I would suggest using a processor plugin (for example: https://github.com/influxdata/telegraf/tree/master/plugins/processors/regex ) to replace empty values with something like “none” or “empty”. The best solution would be to remove empty tags before sending the metrics to Timestream. @sjwang90 can you advise how to drop empty tags?

Please note that there are other Timestream Service limits. Check this link for details: https://docs.aws.amazon.com/timestream/latest/developerguide/ts-limits.html

@sjwang90 – on a side note - are empty tag values valid? Linking related issue: https://github.com/influxdata/telegraf/pull/2404

sjwang90 commented 3 years ago

To drop tags before it hits the output you can configure the names in tagdrop: https://github.com/influxdata/telegraf/blob/master/docs/CONFIGURATION.md#metric-filtering.

Empty tag values should be valid. I haven't seen any issues arise with that in awhile.

peterulsteen commented 3 years ago

I have now tested this on 13 Dell servers (mostly R630's and R640's except for the four C6420 nodes). This is working on all 6 Dell servers running iDRAC 8, but does NOT work with the 7 Dell servers with iDRAC 9.

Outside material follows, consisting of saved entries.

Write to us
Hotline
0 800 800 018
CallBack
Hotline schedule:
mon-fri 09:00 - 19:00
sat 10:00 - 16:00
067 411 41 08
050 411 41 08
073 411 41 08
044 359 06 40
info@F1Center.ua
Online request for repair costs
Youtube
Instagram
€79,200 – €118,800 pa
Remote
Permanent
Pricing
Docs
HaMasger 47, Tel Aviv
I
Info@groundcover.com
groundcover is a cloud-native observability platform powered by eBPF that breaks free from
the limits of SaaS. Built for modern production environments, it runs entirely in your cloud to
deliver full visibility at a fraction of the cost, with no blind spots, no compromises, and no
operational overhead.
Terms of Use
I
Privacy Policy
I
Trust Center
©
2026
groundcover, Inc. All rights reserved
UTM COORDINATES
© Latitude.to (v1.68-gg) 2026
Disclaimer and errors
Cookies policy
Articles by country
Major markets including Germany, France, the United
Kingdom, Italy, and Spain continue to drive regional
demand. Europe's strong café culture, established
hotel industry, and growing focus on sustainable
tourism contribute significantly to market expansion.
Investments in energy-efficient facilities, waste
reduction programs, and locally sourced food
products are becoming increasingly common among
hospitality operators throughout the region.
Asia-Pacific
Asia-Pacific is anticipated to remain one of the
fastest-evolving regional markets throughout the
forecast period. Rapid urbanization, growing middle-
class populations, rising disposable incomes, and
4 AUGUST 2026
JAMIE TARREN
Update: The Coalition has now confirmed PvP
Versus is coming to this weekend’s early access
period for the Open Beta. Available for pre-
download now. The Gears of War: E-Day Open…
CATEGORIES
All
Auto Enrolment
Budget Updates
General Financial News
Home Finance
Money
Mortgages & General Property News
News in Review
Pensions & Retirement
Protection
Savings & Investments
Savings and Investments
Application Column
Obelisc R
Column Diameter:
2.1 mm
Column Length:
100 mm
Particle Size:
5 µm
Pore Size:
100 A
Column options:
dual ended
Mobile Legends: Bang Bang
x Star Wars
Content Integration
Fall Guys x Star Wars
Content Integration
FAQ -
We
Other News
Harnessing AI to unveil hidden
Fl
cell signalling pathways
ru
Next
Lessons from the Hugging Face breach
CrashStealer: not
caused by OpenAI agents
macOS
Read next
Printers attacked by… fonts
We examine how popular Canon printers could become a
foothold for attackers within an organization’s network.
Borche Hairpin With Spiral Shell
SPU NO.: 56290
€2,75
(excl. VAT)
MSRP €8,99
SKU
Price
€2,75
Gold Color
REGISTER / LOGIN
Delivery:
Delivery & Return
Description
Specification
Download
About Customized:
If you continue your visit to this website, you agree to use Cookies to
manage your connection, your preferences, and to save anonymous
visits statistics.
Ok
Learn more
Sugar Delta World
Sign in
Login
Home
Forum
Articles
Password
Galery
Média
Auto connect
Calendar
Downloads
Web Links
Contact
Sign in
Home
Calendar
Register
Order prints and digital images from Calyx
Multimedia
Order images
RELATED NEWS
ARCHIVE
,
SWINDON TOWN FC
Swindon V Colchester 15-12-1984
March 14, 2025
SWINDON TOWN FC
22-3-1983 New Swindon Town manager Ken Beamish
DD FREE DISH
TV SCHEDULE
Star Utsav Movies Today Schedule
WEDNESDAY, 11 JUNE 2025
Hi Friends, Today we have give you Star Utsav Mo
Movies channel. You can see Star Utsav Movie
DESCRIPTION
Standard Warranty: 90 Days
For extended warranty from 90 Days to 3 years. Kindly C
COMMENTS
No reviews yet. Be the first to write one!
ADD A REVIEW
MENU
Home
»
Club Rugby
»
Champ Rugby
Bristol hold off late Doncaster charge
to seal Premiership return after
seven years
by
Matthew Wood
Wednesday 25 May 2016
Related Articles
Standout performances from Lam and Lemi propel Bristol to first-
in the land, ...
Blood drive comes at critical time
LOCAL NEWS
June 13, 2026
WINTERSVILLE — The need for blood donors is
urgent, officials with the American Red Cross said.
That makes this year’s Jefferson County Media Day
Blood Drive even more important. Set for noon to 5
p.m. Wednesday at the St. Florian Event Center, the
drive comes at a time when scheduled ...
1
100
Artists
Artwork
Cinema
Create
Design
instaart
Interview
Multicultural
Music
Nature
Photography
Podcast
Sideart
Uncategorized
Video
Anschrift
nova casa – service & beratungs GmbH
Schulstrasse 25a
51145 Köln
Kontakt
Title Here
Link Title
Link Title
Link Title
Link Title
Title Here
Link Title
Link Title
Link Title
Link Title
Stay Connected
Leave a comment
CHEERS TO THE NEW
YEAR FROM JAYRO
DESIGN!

The empty tags do not appear at all when printing the output to stdout or to a file. I'm only seeing this warning message when outputs.timestream attempts to write CommonAttributes and ONLY for hardware running iDRAC 9, whether or not those fields are populated in iDRAC itself. For all of our older servers running iDRAC 8 the CommonAttributes does not include those empty tags unless I have a value in those respective fields.

With this information, does this point to an issue between inputs.redfish and Dell iDRAC 9?

powersj commented 11 months ago

@peterulsteen,

Wondering if this is still an issue?

Catching up on this issue, it reads that timestream does not accept empty tags. Your metrics do not show up as empty, when printed to stdout, I assume using the outputs.file output? It is not clear to me how those are showing up as empty if that is the case.

If it is still an issue, can you reproduce on the latest telegraf, and provide the metrics generated using the outputs.file plugin?

Thanks!

telegraf-tiger[bot] commented 10 months ago

Hello! I am closing this issue due to inactivity. I hope you were able to resolve your problem, if not please try posting this question in our Community Slack or Community Forums or provide additional details in this issue and reqeust that it be re-opened. Thank you!